Why do we have this Gospel this Sunday? We always do; it’s a fixture. Last Sunday’s Gospel makes good Lenten sense: Jesus goes into the desert for 40 days. So do the long Gospels we’ll hear the next three Sundays: the meeting with the Samaritan woman, the cure of the Man born blind, the raising of Lazarus. Their resonances and connections are clear. But, left to ourselves, would we ever have chosen today’s? Yet, it has been there for at least 1500 years. It was there long before a feast of the Transfiguration appeared on 6th August.

So, why? What does it offer?

What did it give Peter, James and John? Why did Jesus take them up a high mountain where they could be alone? That he did so, that something extraordinary happened on that mountain, that they experienced what’s called a theophany – like Moses by the burning bush or Moses and Elijah on Mt Sinai – seems certain enough. The episode is embedded in early Christian tradition, occurs in three of the four Gospels, and comes again in the 2nd Letter of St Peter. It is credible.

So again, why? Why then – the three disciples?  Why now – us?

Here’s a first thought. Just six days before Jesus had asked his disciples who people said he was, who they thought he was. And Simon Peter “spoke up”: “You are the Christ, the Son of the living God.” We might think: Well done, Peter; you got the right answer; you’ve passed your theory test. No. More was happening here. Peter, like Abraham leaving his own world in the 1st reading, was taking a great step. Peter the fisherman was throwing himself into the sea of faith, with courage, insight, trust. And six days later, Jesus takes him and his two fellow fishermen up a mountain, another different place, and was transfigured before them. Jesus unveils his Christhood and his divine Sonship. Yes, Peter, I am who you say. I am the Christ. I am the fulfilment of the Law (Moses) and the Prophets (Elijah). And the voice from the cloud, the voice of the Father, comes like an echo: Yes, Peter, “This is my Son, the Beloved; he enjoys my favour. Listen to him!”  Here’s the heavenly endorsement of the earthly profession. So, why this Gospel? Perhaps here’s a first answer: to confirm from above Peter and his friends’ faith, to confirm our faith. Faith “comes by hearing”, but sometimes it turns to “seeing”, like here. And we can sense its truth.

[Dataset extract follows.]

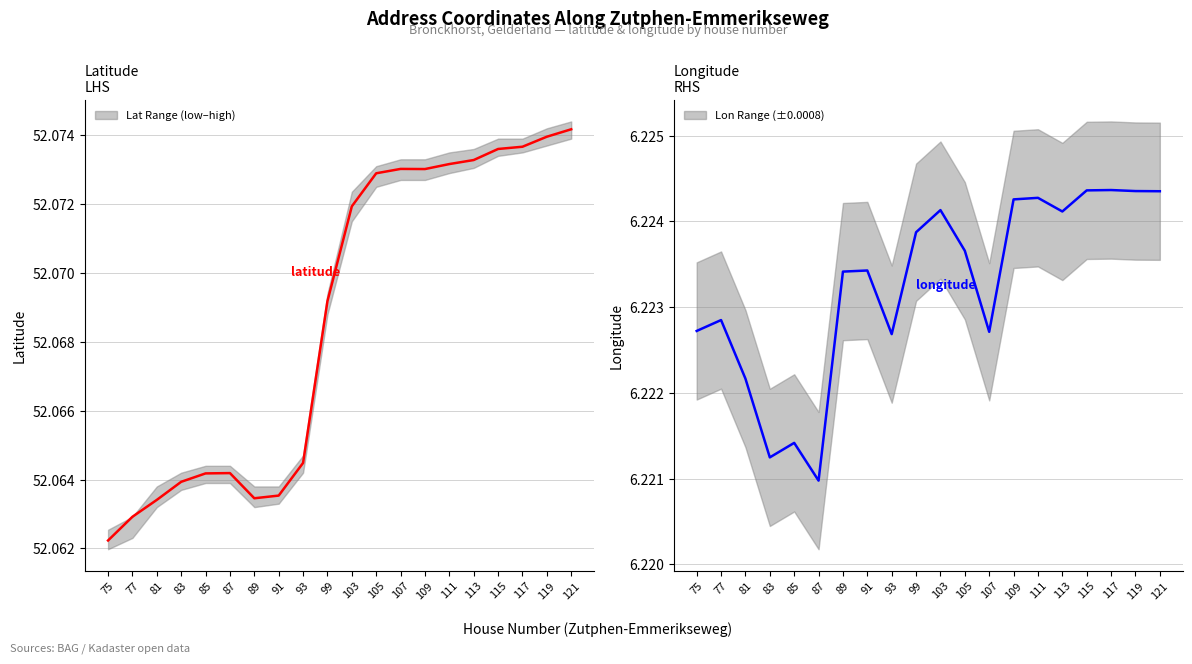

Where is latitude nearest to the value 52?

75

Here’s another thought. “You are the Christ”’ said Peter. And then, the Gospel continues: “Jesus began to show his disciples that he must go to Jerusalem and suffer many things from the elders and chief priests and scribes, and be killed, and on the third day be raised.” We remember Peter’s reaction. Peter, says the Gospel, “took” Jesus and began to put him right. Ah! The wrong way round. Jesus, in turn, lets him have it: ‘”Get behind me, Satan”. Then he tells his disciples that if they are to follow him, they must deny themselves and take up their cross. They must in some sense lose their lives. Peter must have been in bits by this point. He didn’t seem to hear the other things Jesus was saying: “I will be raised on the third day…here is how you save your life…the Son of man will come in his glory.”  This passed Peter by. The human psyche is far better at finding reasons for fear than reasons for hope. We are more naturally purveyors of bad news than good news. The unknown kingdom in our lives isn’t sadness; it’s joy. So, six days later, Jesus “takes” Peter and friends – the right way round – and gives them a preview of the beauty of the Resurrection and the Coming in glory. “And he was transfigured before them, and his face shone like the sun, and his garments became white as light.” Jesus is the face of the Father and his clothes – says a long tradition – are us, his Church, the people who cling to his body and will be glorified too; indeed already are. So, here’s perhaps a second answer: this Gospel is here for our hope. In each of us, there’s a dark inner gravity which pulls us back down to nothingness. Jesus takes them and us up a mountain, upwards not downwards. To a place where they could be alone, away from the constant low noise of human negativity, a place where they could see beyond the immediate, a further horizon. It’s akin to the vision at the end of the Book of Revelation when John is carried away in the Spirit to a great, high mountain, and shown the holy city Jerusalem coming down out of heaven from God, radiant with his glory (cf. Rev. 21:10-11).

Hope doesn’t cancel the Cross. It takes it up knowing it is the way to Resurrection. Hope integrates, accepts life’s suffering, but looks beyond it. Despite the Transfiguration, Peter did stumble at the scandal of the Cross and deny his Master. But he wept when the Face turned towards him and three days later gathered up his tunic and ran with John to an empty tomb. Is that why this Gospel is here? “Don’t be afraid”, Jesus tells his disciples as things return to normal. It’s the meaning of that whole episode.

“There in their presence he was transfigured: his face shone like the sun and his clothes became as white as light.” This face, this humanity therefore, born of Mary, first formed in her womb, now transfigured. These clothes perhaps woven for him by her, now bright with the glory of God. Humanity not burned up by divinity. Receiving a God who’s not out to thwart us, not in competition, a God who fulfils and doesn’t abolish, a Lover of beauty longing to beautify us. So, looking for reasons, can’t we add love to faith and hope?  So, let the Lord now take us up the mountain of his Eucharist, where he fills bread and wine with his Glory and us with his glorified Body and Blood? Amen.